The Court of Appeals for the Second Circuit recently ruled that the Dodd-Frank Act's prohibition on retaliation against whistleblowers does not apply extraterritorially. In affirming the dismissal of the case on extraterritoriality grounds, the court declined in Liu v. Siemens AG to address another issue that has attracted attention: whether a person qualifies as a whistleblower for purposes of the antiretaliation provision if he or she has disclosed the alleged misconduct only within the corporation, rather than to the Securities and Exchange Commission.
The plaintiff in the Liu case – a citizen and resident of Taiwan – had worked as a compliance officer for a division of a Chinese company that is a wholly-owned subsidiary of a German corporation whose shares are listed on the New York Stock Exchange. The plaintiff claimed to have discovered improper payments to officials in North Korea and China. He reported the alleged conduct to his superiors, met with the German company's officials in China, and then was allegedly demoted and ultimately fired.
The plaintiff later reported the alleged conduct to the SEC, charging that the German company had violated the Foreign Corrupt Practices Act. He then sued in the Southern District of New York, alleging that he had been fired because of his whistleblowing, in violation of the Dodd-Frank Act's antiretaliation provision. The court dismissed the case, holding that (i) the alleged facts as pled involved only extraterritorial conduct, which was not within the statute's reach, and (ii) the complaint failed to establish that the plaintiff had made a disclosure to the SEC that was "required or protected" by the enumerated statutes.

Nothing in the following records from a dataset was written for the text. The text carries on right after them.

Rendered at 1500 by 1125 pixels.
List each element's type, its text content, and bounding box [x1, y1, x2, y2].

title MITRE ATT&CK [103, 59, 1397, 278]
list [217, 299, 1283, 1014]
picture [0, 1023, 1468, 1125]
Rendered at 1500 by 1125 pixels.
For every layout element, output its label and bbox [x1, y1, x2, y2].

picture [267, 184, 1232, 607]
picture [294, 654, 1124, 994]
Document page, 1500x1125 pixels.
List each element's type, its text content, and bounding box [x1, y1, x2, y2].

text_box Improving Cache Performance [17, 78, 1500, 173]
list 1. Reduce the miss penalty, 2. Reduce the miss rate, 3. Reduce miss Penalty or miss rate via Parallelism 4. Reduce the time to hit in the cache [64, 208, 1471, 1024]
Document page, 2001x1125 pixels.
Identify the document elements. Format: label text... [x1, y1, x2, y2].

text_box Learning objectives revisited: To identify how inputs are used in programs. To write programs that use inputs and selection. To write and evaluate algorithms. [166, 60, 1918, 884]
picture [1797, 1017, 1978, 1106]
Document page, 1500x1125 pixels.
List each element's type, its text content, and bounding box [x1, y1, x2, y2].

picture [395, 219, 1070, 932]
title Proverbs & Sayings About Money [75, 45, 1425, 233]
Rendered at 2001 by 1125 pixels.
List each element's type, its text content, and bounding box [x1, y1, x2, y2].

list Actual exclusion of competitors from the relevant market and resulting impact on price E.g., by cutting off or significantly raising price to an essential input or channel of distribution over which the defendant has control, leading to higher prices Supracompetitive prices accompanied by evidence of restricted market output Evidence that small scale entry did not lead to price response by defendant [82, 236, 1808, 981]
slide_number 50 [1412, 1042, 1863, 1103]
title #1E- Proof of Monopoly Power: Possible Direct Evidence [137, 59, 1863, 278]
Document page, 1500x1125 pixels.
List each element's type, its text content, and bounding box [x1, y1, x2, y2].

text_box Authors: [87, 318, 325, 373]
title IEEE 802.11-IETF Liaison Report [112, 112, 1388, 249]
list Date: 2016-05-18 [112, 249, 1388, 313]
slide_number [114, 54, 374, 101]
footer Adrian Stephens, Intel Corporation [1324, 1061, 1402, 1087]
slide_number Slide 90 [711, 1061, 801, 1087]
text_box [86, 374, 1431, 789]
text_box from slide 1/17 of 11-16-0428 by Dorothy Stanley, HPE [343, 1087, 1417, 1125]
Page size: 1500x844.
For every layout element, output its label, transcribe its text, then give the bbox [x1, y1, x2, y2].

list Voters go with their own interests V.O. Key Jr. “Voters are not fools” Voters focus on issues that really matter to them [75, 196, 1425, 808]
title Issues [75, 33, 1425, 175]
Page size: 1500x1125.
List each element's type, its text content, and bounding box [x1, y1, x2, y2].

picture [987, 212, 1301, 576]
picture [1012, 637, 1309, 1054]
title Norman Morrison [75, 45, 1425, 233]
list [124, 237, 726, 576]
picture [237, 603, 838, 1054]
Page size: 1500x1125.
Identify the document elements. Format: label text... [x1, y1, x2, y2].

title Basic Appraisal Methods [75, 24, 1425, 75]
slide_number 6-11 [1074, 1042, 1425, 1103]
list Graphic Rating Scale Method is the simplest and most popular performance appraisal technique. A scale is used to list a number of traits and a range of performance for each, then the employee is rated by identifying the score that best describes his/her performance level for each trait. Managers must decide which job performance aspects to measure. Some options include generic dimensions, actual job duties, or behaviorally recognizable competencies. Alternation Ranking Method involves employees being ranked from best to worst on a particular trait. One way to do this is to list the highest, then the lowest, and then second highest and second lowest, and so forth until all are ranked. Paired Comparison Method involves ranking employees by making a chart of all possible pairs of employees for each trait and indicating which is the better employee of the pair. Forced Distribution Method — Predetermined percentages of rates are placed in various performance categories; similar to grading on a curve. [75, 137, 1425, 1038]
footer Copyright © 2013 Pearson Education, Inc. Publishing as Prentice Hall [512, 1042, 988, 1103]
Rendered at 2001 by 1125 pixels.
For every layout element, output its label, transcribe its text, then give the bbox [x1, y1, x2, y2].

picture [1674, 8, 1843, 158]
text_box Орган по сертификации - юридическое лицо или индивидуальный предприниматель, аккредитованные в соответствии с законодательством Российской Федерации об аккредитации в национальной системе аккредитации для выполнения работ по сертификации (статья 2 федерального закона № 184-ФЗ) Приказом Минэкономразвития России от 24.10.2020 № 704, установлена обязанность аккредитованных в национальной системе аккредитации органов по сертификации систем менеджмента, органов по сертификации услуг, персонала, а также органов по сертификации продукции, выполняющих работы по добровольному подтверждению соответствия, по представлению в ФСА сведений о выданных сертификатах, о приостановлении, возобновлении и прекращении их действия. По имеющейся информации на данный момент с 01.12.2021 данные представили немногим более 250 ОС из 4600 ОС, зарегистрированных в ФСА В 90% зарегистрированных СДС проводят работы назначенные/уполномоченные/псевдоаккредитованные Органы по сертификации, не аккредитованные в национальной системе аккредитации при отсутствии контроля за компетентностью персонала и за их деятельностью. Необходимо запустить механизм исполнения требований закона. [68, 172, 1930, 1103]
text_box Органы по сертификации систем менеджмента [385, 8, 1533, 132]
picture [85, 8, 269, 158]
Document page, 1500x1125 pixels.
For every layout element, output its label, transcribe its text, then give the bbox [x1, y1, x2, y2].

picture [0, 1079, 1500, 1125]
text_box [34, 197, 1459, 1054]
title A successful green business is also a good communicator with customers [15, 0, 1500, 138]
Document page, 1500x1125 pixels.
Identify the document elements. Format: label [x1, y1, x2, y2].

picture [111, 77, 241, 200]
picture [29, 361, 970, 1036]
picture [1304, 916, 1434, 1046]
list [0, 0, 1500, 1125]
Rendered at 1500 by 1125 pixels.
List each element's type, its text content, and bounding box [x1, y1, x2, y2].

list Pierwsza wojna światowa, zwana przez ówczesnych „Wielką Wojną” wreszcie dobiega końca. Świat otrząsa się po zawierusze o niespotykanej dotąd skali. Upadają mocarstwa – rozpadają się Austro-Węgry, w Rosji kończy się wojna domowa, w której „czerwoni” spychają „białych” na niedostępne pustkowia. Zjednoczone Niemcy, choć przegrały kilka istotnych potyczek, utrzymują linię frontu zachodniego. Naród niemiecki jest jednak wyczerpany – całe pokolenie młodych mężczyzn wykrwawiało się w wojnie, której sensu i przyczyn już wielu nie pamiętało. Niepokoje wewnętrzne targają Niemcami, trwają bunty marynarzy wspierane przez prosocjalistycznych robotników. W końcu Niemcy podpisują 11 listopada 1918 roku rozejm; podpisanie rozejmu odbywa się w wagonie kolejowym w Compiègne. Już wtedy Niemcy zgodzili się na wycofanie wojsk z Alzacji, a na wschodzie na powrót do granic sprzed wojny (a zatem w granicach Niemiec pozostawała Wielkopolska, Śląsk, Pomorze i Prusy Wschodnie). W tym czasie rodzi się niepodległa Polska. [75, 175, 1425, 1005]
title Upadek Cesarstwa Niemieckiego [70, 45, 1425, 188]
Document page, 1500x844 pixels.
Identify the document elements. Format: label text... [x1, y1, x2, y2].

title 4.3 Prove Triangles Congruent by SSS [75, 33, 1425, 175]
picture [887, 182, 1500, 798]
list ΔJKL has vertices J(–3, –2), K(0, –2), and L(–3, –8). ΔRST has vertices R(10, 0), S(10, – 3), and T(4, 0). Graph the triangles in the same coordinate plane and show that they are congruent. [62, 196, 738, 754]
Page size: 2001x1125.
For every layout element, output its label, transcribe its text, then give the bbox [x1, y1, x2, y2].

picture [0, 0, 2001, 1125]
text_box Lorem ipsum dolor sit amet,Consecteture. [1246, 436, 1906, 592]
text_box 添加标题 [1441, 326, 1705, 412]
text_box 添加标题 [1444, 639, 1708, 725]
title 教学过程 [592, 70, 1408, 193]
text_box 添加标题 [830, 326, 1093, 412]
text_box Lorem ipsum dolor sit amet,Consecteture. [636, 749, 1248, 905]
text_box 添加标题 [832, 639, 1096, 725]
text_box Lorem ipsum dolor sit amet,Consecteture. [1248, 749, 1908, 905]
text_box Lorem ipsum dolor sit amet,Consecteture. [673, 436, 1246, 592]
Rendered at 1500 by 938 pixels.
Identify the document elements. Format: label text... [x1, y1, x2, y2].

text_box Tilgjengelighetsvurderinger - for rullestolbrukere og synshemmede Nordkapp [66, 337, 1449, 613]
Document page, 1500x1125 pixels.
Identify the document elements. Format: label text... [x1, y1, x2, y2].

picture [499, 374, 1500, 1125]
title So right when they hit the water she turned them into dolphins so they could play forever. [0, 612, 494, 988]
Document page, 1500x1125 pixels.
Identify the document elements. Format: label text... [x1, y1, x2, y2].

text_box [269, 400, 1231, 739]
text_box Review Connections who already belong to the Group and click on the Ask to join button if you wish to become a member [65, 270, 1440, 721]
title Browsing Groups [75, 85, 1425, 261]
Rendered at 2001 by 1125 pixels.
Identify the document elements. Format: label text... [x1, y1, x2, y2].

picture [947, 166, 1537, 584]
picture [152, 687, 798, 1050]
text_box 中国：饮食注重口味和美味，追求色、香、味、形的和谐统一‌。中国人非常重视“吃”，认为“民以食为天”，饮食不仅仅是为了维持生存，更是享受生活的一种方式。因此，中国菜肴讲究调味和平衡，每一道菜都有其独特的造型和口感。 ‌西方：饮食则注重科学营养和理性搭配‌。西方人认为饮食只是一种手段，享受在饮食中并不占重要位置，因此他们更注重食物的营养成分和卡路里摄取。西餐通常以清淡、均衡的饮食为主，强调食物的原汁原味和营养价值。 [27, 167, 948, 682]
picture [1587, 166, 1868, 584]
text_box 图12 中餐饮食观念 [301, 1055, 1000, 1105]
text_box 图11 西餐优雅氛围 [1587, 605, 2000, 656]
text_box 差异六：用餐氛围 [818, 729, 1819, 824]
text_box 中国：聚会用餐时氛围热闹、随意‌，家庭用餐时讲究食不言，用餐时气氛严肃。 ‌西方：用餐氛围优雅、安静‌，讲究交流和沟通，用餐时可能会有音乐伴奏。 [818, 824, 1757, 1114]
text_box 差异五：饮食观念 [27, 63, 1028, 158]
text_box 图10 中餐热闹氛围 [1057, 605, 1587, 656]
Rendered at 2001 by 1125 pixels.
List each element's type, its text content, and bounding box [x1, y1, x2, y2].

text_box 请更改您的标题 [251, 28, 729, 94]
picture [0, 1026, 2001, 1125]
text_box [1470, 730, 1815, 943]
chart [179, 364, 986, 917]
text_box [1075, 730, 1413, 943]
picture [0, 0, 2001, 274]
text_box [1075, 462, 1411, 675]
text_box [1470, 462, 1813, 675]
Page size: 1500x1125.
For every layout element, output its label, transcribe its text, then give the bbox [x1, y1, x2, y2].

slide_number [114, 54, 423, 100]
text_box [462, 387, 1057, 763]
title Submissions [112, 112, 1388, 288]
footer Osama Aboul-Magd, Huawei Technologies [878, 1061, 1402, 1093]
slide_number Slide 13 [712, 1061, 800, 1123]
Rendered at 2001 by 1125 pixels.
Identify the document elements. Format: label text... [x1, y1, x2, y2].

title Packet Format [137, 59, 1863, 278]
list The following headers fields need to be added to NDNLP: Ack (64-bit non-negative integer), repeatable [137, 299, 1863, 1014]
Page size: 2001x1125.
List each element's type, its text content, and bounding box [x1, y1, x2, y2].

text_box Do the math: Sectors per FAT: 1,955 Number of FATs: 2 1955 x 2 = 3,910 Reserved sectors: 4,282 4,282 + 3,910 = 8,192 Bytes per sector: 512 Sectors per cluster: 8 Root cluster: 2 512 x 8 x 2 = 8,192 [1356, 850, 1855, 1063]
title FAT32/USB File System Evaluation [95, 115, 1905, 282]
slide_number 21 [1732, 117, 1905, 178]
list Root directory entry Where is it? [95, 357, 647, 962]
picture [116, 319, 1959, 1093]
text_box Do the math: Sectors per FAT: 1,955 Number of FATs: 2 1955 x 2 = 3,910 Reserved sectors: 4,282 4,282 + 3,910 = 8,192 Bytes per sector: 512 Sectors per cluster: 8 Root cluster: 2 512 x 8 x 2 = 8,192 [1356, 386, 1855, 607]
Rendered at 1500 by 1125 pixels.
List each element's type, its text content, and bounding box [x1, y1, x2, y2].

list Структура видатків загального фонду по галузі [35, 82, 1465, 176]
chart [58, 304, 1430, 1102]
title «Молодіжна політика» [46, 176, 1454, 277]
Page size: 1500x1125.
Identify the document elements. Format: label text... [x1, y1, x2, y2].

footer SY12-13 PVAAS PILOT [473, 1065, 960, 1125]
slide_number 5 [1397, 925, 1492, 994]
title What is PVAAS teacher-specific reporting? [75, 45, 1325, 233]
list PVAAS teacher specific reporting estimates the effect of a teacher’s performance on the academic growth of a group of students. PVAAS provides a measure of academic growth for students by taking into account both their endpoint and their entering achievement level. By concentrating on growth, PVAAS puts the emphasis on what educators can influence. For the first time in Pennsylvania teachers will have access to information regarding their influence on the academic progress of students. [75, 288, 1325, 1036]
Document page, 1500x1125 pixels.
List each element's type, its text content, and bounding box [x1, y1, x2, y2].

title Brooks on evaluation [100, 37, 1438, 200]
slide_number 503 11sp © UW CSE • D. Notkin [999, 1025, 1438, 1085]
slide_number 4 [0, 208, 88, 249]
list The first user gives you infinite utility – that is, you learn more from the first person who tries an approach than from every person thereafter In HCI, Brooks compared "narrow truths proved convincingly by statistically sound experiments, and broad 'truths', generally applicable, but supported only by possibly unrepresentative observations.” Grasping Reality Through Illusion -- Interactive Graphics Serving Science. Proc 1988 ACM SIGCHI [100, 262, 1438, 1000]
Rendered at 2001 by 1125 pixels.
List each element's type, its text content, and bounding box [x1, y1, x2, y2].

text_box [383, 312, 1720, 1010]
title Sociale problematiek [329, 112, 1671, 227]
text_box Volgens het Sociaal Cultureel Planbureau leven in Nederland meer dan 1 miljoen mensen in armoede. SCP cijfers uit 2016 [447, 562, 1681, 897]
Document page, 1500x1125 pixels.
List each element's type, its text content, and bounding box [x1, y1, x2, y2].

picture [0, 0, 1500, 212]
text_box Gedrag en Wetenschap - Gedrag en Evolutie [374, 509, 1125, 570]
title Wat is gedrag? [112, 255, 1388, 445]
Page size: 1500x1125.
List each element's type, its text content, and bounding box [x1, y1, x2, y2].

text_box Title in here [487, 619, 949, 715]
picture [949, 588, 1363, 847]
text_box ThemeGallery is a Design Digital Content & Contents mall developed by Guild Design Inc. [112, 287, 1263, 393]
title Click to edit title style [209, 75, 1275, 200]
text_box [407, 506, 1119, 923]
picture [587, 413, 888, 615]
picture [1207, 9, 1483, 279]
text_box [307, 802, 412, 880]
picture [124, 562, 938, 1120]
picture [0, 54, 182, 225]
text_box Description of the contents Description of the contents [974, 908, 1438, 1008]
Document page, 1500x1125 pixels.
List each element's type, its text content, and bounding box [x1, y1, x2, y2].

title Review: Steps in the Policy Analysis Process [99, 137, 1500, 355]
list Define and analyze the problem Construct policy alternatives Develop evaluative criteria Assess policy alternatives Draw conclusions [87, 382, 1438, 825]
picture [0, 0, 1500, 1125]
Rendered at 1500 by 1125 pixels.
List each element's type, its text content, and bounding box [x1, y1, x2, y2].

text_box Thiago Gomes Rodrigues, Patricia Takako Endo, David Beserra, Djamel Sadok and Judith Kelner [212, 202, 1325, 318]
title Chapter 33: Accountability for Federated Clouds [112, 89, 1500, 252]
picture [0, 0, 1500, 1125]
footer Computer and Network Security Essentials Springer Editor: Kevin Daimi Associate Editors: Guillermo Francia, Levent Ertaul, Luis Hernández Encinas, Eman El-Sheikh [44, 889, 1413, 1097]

The Second Circuit's Decision
The Second Circuit affirmed the dismissal, reaching only the extraterritoriality issue. The court held that, to state a claim, the plaintiff needed to plead that either (i) the alleged conduct involved a domestic application of the antiretaliation provision or (ii) Congress intended the provision to apply extraterritorially. The plaintiff's claim failed on both grounds.
The court made short shrift of the first alternative, holding that "this case is extraterritorial by any reasonable definition." "The whistleblower, his employer, and the other entities involved in the alleged wrongdoing are all foreigners based abroad, and the whistleblowing, the alleged corrupt activity, and the retaliation all occurred abroad." The fact that the German parent's shares are listed on the NYSE was irrelevant; the federal securities laws do not apply extraterritorially to a foreign company's foreign conduct merely because that company has issued U.S.-listed securities.
As for the second alternative: the court ruled that nothing in the Dodd-Frank Act's text or legislative history suggests that "Congress intended the antiretaliation provision to regulate the relationships between foreign employers and their foreign employees working outside the United States." The "presumption against extraterritoriality" and "the absence of any direct evidence of a congressional intent to apply the relevant provision extraterritorially" thus defeated the plaintiff's claim.
The Second Circuit's decision clarifies some issues and leaves others unresolved for future litigation.
First, the court clearly held that the antiretaliation provision does not apply extraterritorially. However, because the facts of this case so clearly involved only extraterritorial conduct, the court had no need to consider the dividing line between domestic and extraterritorial conduct.
Second, the court saw no reason to reach another basis for the District Court's decision, an issue that has divided the courts: whether purely intracorporate whistleblowing suffices to trigger the antiretaliation provision, or whether the whistleblower must actually disclose to the SEC. The Fifth Circuit has held that the antiretaliation provision does not apply unless and until the whistleblower has gone to the SEC; some District Courts have disagreed. The Eighth Circuit is currently considering whether to grant an interlocutory appeal on that issue.
Third, the Second Circuit, in passing, seems to have raised questions about the SEC's construction of Dodd-Frank's whistleblower bounty provisions as having international reach. But the court did not need to decide that issue, because it held that, even if the bounty regulations can apply to whistleblowers located abroad, "it would not follow that Congress intended the antiretaliation provision to apply similarly."